What about customers? To help manage customers’ expectations, we have to help them understand our books before they buy them. I’ve been guilty of designing covers that were intended primarily to sell the book to the retailer, rather than communicate the story to the reader. It’s kept me in business to date, admittedly, but it conflicts with a desire to help readers choose their next book. Because of this, subscriptions and crowdfunding are exciting new areas to dabble in. They make us explain a lot more up front about our books before they’re produced, and customers can put their money where their mouth is, giving publishers a lot more evidence about demand in good time.
How to make authors happy, though? Authors come in two flavors: those who need to make money from their writing, and those who have a different job that pays the rent. The requirements of each group are wildly different, and it pays for them to explicitly articulate what their expectations are—financial or otherwise—so you can provide a forecast. Before we sign a contract, I explain how we work and give prospective authors a realistic royalty forecast up front. To that end, if you think the nature of the market means they’re only going to make $100 in the first five years, tell them. It may lose you the deal—they may go elsewhere—but I think it’s preferable to be realistic and under-promise than suffer the ire of authors who think you’ve let them down.

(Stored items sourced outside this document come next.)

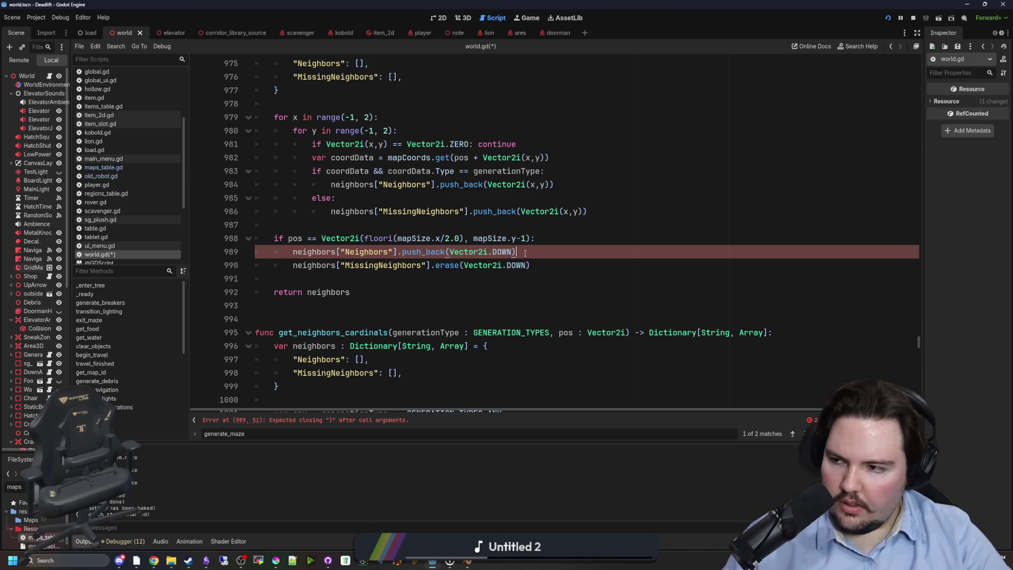
pyautogui.scroll(1, 525, 252)
pyautogui.click(589, 267)
pyautogui.press('ctrl+s')
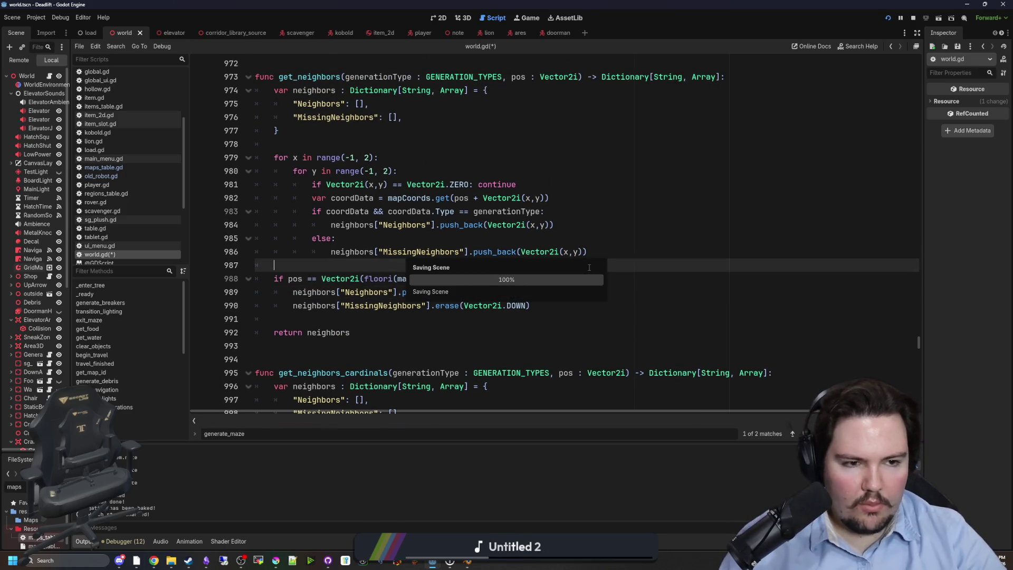
# Check the running game view, then bring Discord to the front.
pyautogui.scroll(2, 413, 219)
pyautogui.click(401, 219)
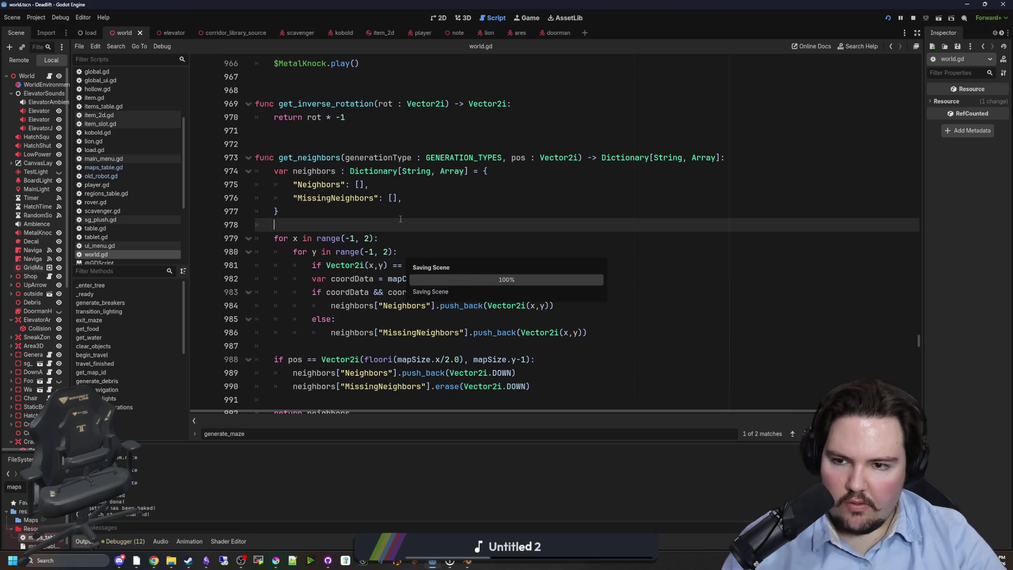
pyautogui.click(516, 20)
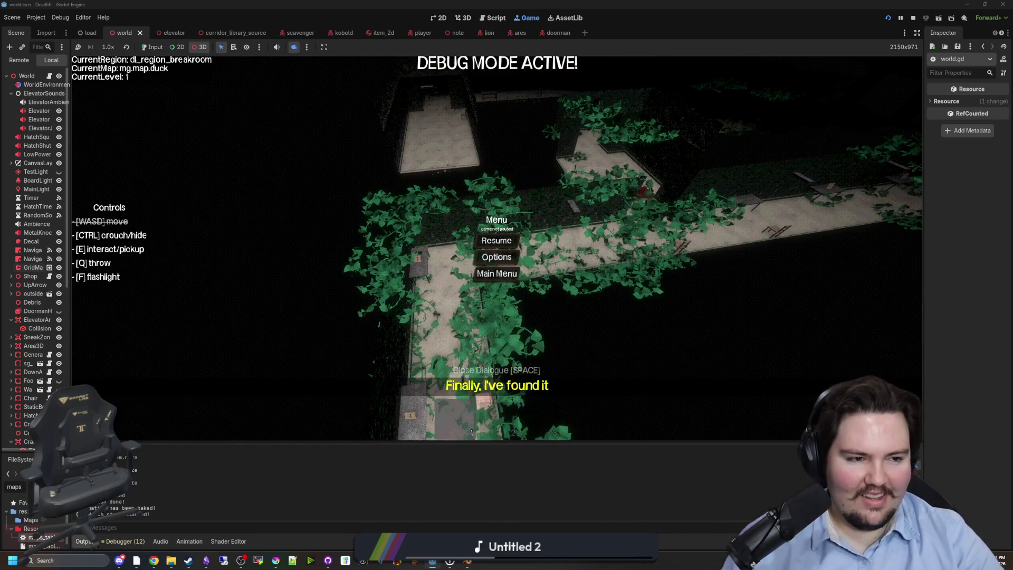
pyautogui.press('alt+Tab')
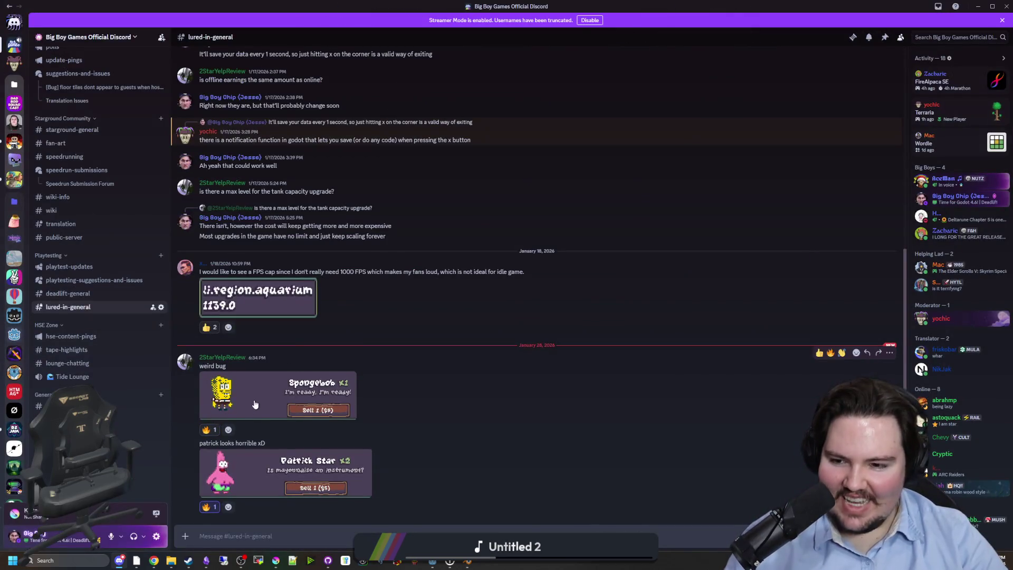
# View the Patrick Star bug image full-size, then return to the Godot editor.
pyautogui.click(254, 460)
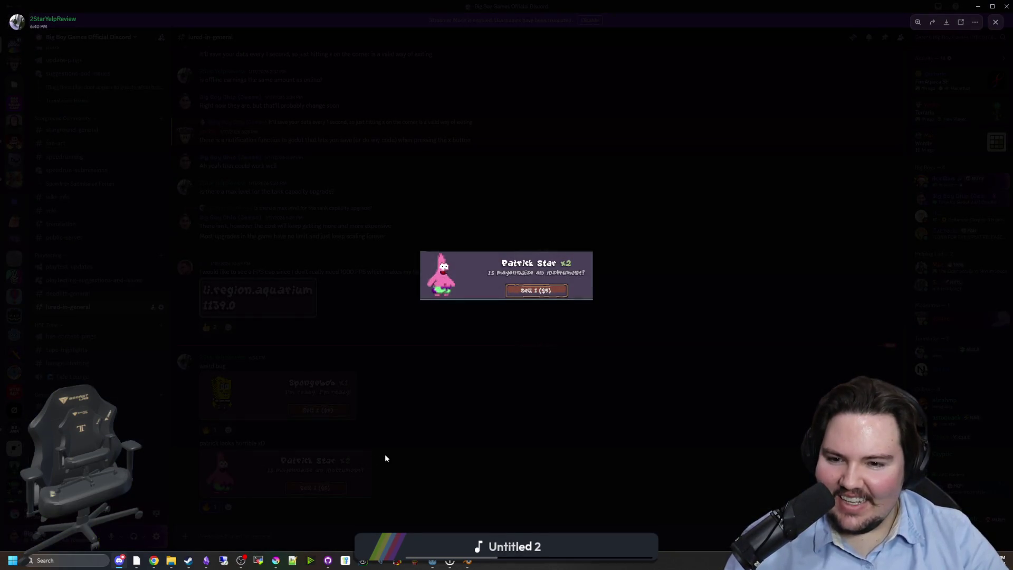
pyautogui.click(384, 454)
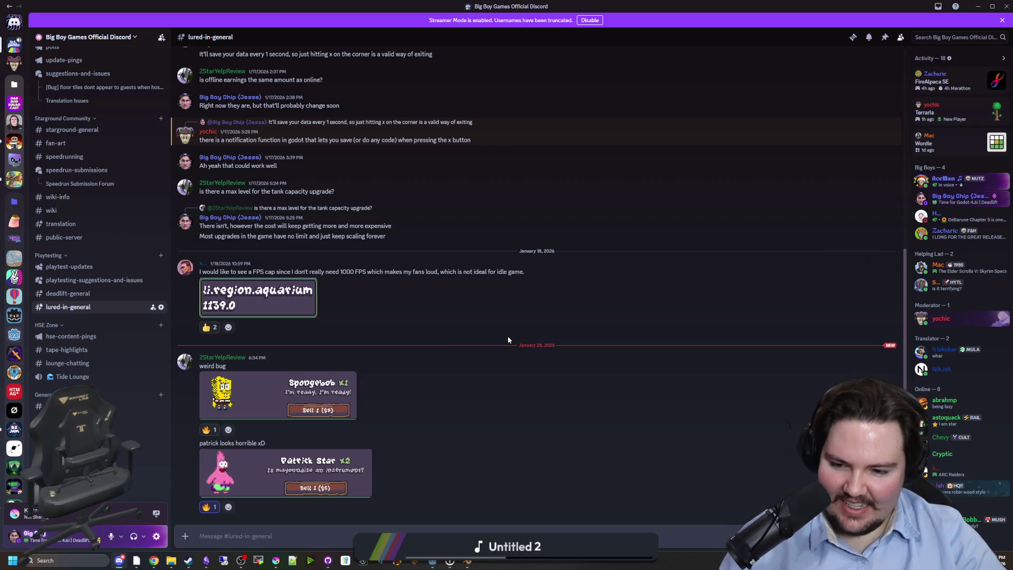
pyautogui.press('alt+Tab')
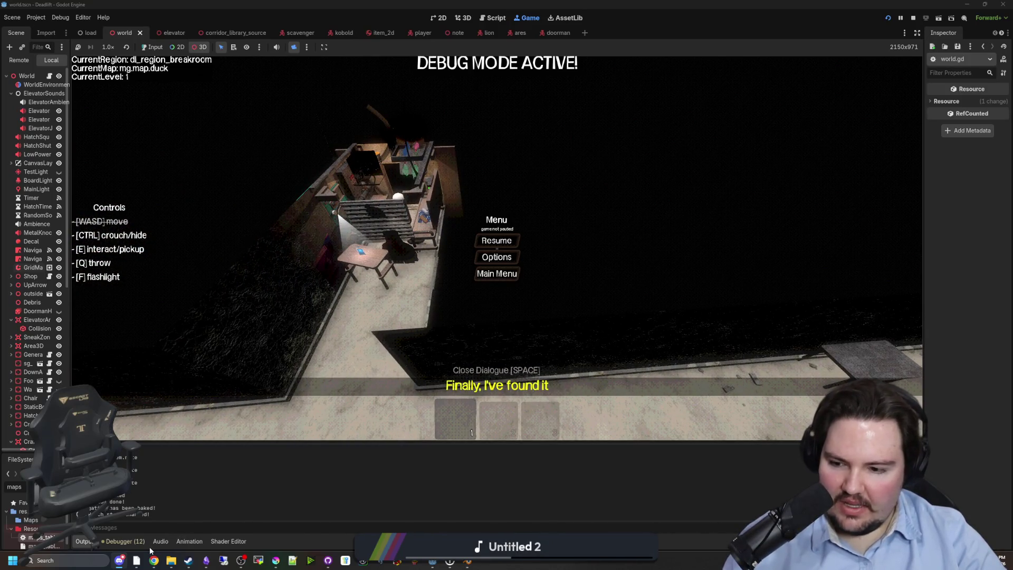
# Open the debugger's Profiler frame time data and enlarge the debugger panel.
pyautogui.click(133, 542)
pyautogui.click(211, 442)
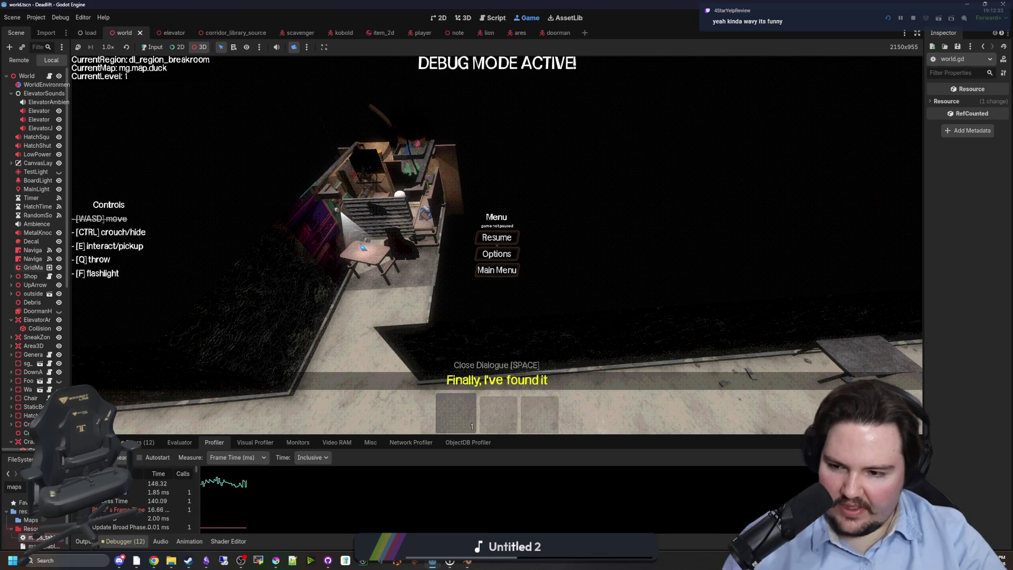
pyautogui.moveTo(528, 436)
pyautogui.mouseDown()
pyautogui.moveTo(524, 305)
pyautogui.moveTo(536, 275)
pyautogui.mouseUp()
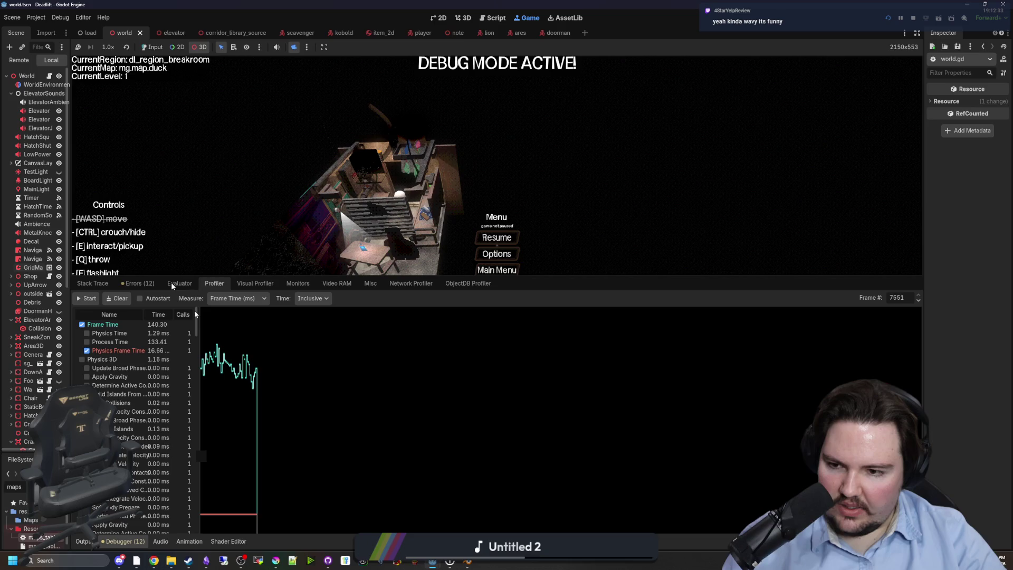
pyautogui.scroll(-10, 123, 467)
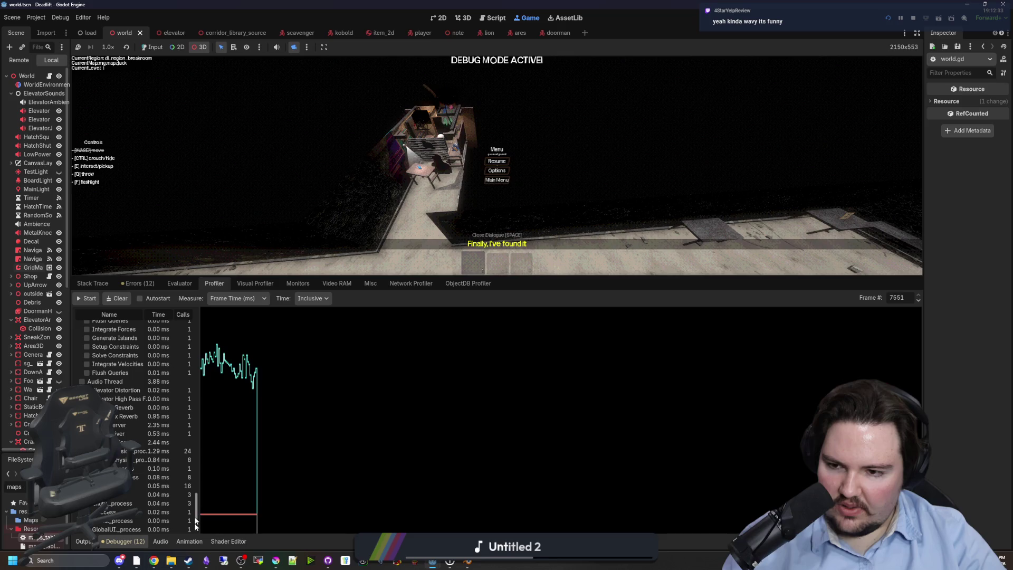
pyautogui.moveTo(195, 522); pyautogui.dragTo(214, 321)
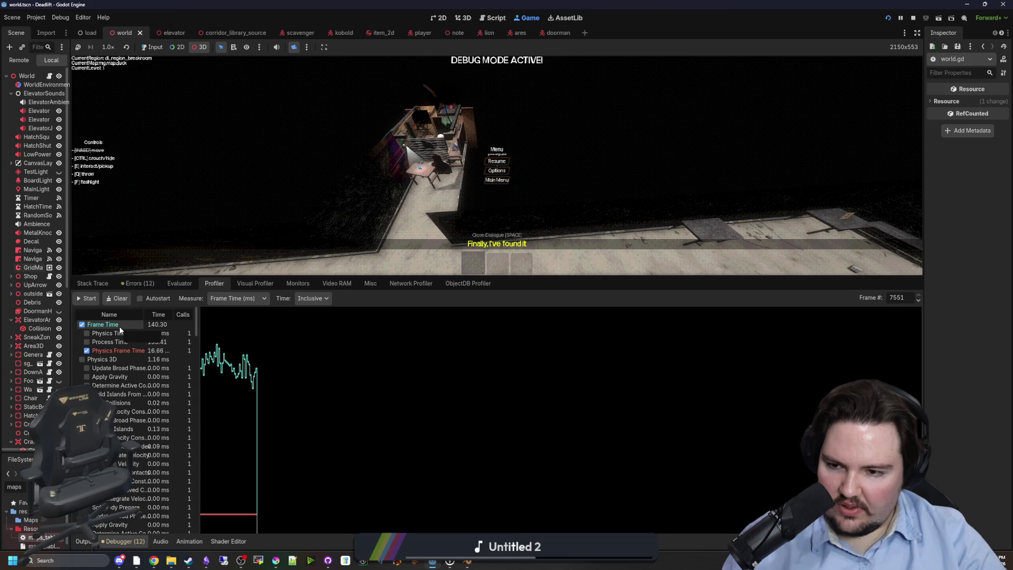
# Stop the running game with F8, browse the profiler tabs, and shrink the debugger panel.
pyautogui.press('F8')
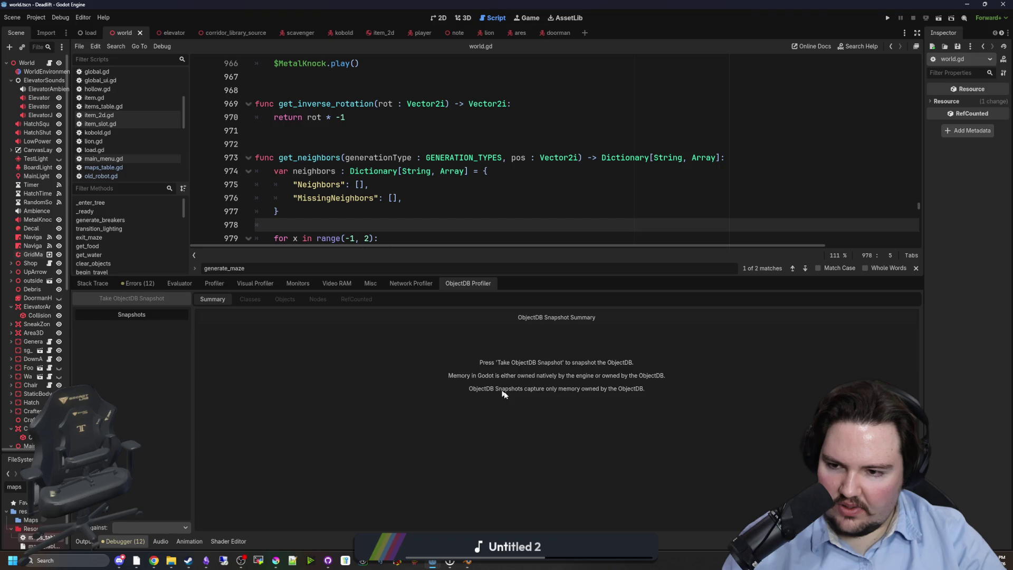
pyautogui.click(251, 286)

Managing people’s expectations can certainly protect against problems that your infrastructure might come up against, but we’re far from done yet.
What’s this about not making money on your infrastructure investments? If you thought that spending $10,000 on a brand new website would quadruple your online sales, you may be in for disappointment. Same goes if you think that spending time and money on a new royalties, production or metadata system is going to immediately increase your profit. Sure, these things are necessary as baseline requirements for a competent operation, but they’re not going to positively transform your fortunes overnight. So enter into these projects with your eyes open on their likely return. Spend thriftily on them and plan for the fact that infrastructural projects, certainly in the short term, are about eliminating costs rather than increasing revenues. Manage your own expectations.
Decent planning, decent tools and decent workflow can remove the overwhelming drudge of publishing operations. But make sure the people you work with support your plans. Managing expectations—your own, and those of others—is the crucial cherry on the cake of a successful strategic plan.